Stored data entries
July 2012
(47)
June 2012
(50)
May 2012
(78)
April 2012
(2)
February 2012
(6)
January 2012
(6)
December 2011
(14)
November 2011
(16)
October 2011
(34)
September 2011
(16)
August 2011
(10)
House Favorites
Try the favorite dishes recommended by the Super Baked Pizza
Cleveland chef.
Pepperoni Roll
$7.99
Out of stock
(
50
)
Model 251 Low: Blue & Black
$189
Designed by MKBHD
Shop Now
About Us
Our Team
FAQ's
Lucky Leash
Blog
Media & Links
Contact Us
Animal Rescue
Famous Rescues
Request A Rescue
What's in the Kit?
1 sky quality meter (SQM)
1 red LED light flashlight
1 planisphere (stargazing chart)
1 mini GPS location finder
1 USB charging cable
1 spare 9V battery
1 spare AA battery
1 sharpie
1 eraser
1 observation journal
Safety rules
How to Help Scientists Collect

--

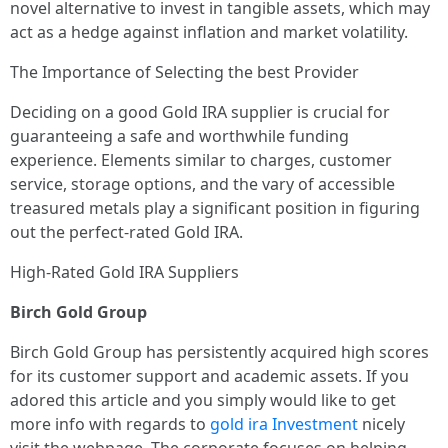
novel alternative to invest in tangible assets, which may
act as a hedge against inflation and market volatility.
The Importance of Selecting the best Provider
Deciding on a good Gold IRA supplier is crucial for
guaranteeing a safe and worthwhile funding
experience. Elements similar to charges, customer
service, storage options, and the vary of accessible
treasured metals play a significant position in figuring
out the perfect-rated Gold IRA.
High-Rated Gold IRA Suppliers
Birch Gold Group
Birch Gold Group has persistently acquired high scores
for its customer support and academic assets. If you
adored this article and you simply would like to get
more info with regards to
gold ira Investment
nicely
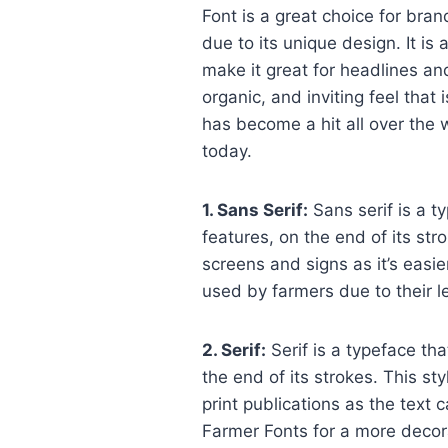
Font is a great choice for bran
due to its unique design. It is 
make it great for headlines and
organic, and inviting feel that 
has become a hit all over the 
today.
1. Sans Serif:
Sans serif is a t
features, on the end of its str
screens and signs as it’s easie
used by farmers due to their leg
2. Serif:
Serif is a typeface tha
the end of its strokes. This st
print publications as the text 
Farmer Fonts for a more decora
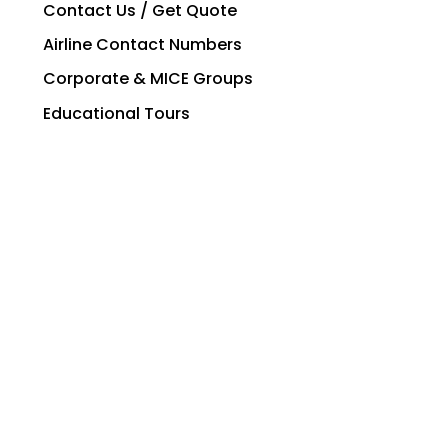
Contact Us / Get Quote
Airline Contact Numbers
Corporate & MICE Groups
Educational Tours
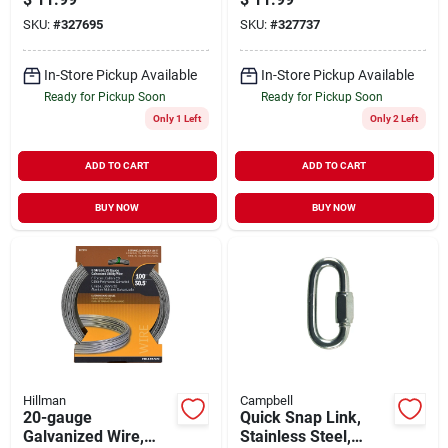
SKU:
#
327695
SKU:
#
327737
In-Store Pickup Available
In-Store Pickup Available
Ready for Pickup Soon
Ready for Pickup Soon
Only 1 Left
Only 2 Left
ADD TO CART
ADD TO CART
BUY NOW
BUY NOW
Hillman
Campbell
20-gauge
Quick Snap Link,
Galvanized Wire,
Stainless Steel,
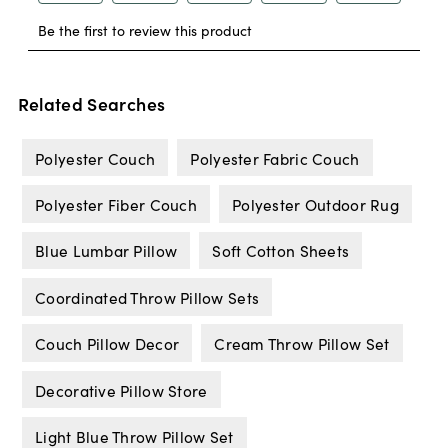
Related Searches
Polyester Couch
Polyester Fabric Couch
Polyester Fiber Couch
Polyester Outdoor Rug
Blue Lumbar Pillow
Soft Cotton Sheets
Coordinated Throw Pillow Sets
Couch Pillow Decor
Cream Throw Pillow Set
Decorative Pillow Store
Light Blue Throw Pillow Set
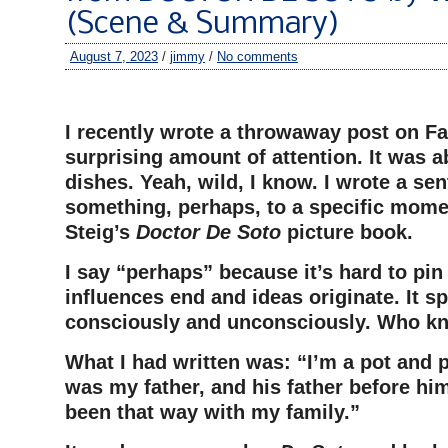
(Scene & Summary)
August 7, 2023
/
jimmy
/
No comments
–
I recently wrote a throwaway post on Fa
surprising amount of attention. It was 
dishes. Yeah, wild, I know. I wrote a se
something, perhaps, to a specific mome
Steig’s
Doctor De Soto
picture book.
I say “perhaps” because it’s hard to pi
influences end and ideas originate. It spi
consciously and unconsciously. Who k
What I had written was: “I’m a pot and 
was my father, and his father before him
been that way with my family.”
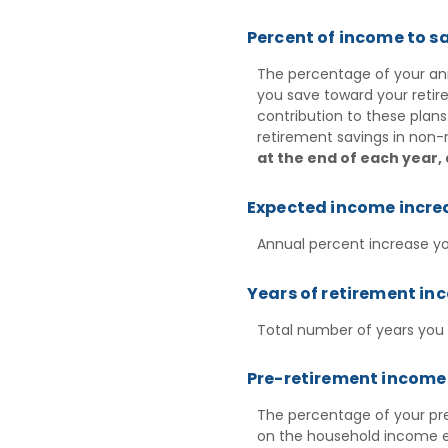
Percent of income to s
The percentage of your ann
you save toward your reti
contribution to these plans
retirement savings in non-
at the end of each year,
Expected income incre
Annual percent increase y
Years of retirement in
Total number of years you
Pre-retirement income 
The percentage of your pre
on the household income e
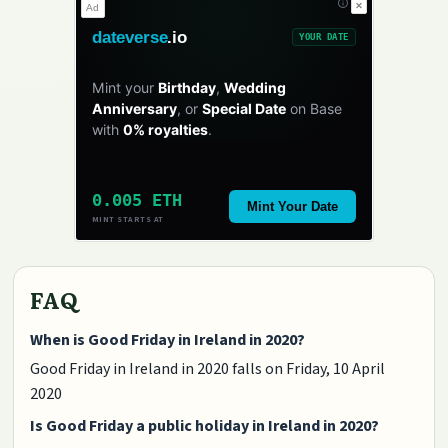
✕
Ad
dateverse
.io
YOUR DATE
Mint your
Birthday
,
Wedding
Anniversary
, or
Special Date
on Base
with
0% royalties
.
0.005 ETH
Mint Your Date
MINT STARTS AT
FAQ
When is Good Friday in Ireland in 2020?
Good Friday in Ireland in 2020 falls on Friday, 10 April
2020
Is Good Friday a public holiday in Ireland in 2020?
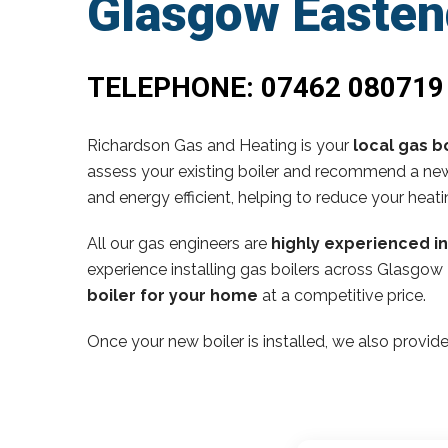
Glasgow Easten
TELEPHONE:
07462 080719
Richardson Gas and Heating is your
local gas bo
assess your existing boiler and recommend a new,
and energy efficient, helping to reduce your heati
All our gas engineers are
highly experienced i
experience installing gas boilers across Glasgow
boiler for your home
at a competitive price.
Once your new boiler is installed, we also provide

...

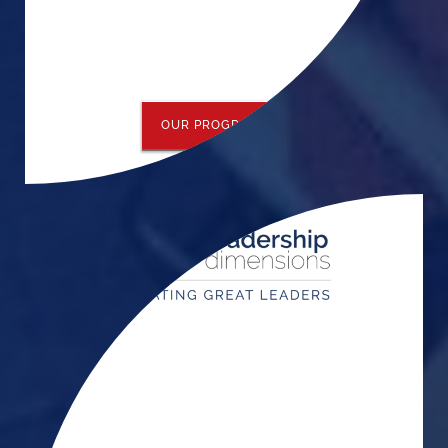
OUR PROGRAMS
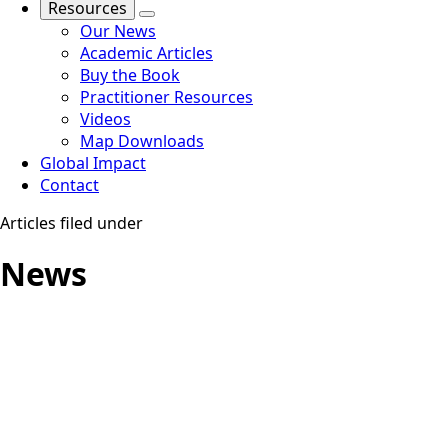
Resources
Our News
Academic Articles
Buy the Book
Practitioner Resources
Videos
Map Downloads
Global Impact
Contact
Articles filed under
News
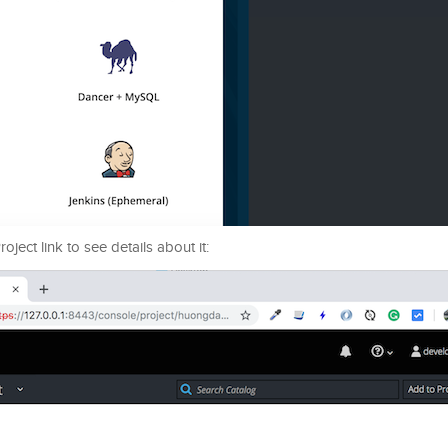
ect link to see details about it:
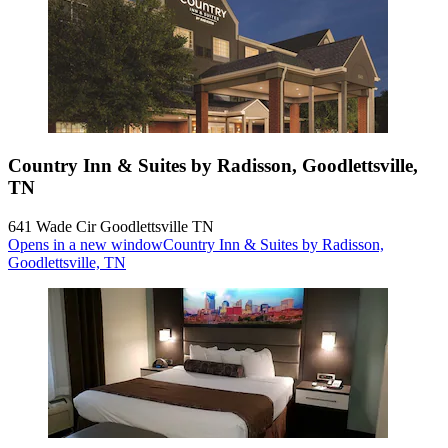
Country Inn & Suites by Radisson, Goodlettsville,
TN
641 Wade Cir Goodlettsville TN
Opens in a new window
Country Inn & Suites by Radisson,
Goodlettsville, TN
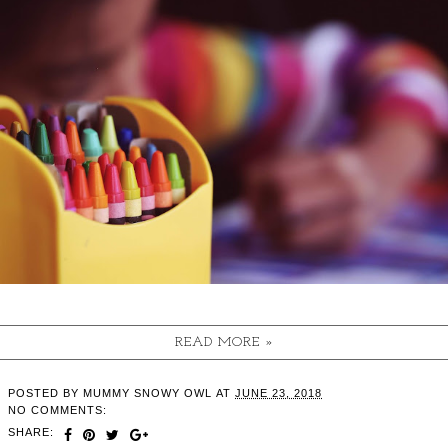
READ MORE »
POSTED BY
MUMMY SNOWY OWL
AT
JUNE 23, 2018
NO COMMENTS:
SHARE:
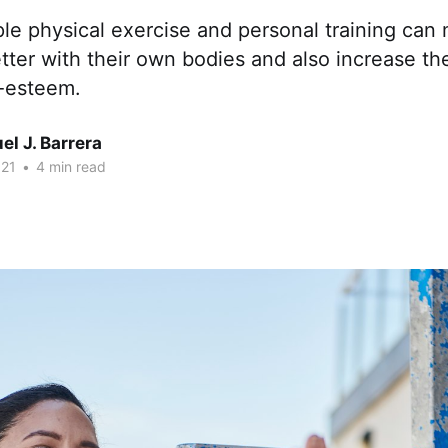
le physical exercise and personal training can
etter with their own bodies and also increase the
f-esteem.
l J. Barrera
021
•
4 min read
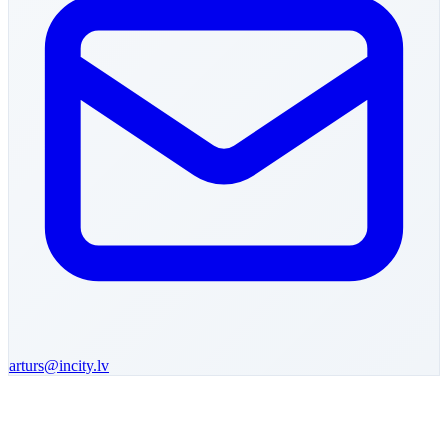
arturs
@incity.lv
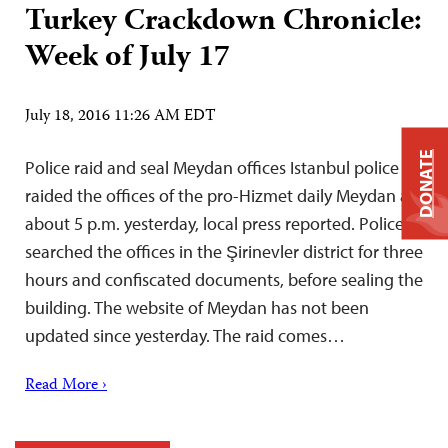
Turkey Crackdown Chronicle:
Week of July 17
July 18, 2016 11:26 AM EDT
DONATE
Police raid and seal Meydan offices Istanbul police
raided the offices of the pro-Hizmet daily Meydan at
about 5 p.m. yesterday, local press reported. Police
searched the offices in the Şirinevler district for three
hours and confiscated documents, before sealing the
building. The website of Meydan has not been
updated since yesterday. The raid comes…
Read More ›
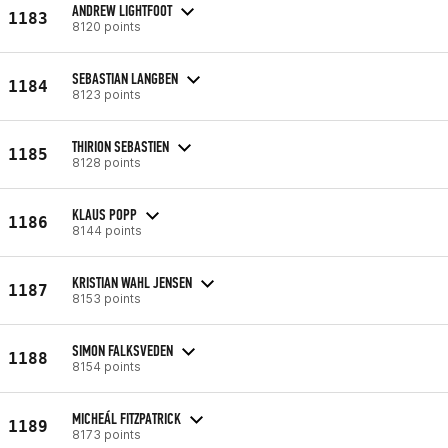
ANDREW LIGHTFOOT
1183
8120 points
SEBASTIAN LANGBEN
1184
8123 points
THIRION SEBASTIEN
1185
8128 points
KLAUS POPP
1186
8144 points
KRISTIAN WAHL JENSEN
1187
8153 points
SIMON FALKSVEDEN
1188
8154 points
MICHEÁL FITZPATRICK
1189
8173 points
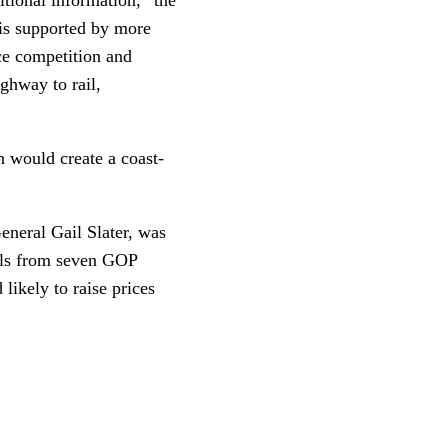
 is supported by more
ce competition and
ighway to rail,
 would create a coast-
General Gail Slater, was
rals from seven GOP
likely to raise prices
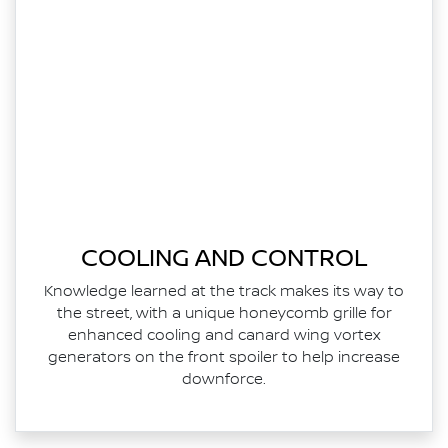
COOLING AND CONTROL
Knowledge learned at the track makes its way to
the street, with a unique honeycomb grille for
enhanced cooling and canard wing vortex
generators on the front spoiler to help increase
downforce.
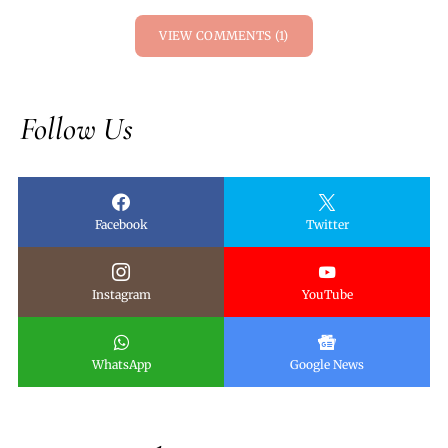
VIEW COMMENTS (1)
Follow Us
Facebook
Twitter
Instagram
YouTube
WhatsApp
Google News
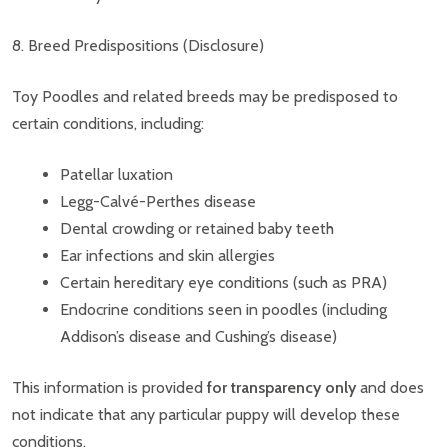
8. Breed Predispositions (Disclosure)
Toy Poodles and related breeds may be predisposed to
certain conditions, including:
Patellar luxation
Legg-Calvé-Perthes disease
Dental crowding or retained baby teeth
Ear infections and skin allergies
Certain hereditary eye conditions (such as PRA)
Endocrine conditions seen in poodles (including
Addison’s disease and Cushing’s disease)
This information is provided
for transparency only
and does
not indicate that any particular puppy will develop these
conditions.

- TO-DO ITEM -
Reproduce only the stretch from the line that contains "novel alternative to" through the line that contains "experience. Elements similar", putting "custodian" in place of "supplier" and leaving everything else unchanged.

- EXERCISE RESPONSE -
novel alternative to invest in tangible assets, which may
act as a hedge against inflation and market volatility.
The Importance of Selecting the best Provider
Deciding on a good Gold IRA custodian is crucial for
guaranteeing a safe and worthwhile funding
experience. Elements similar to charges, customer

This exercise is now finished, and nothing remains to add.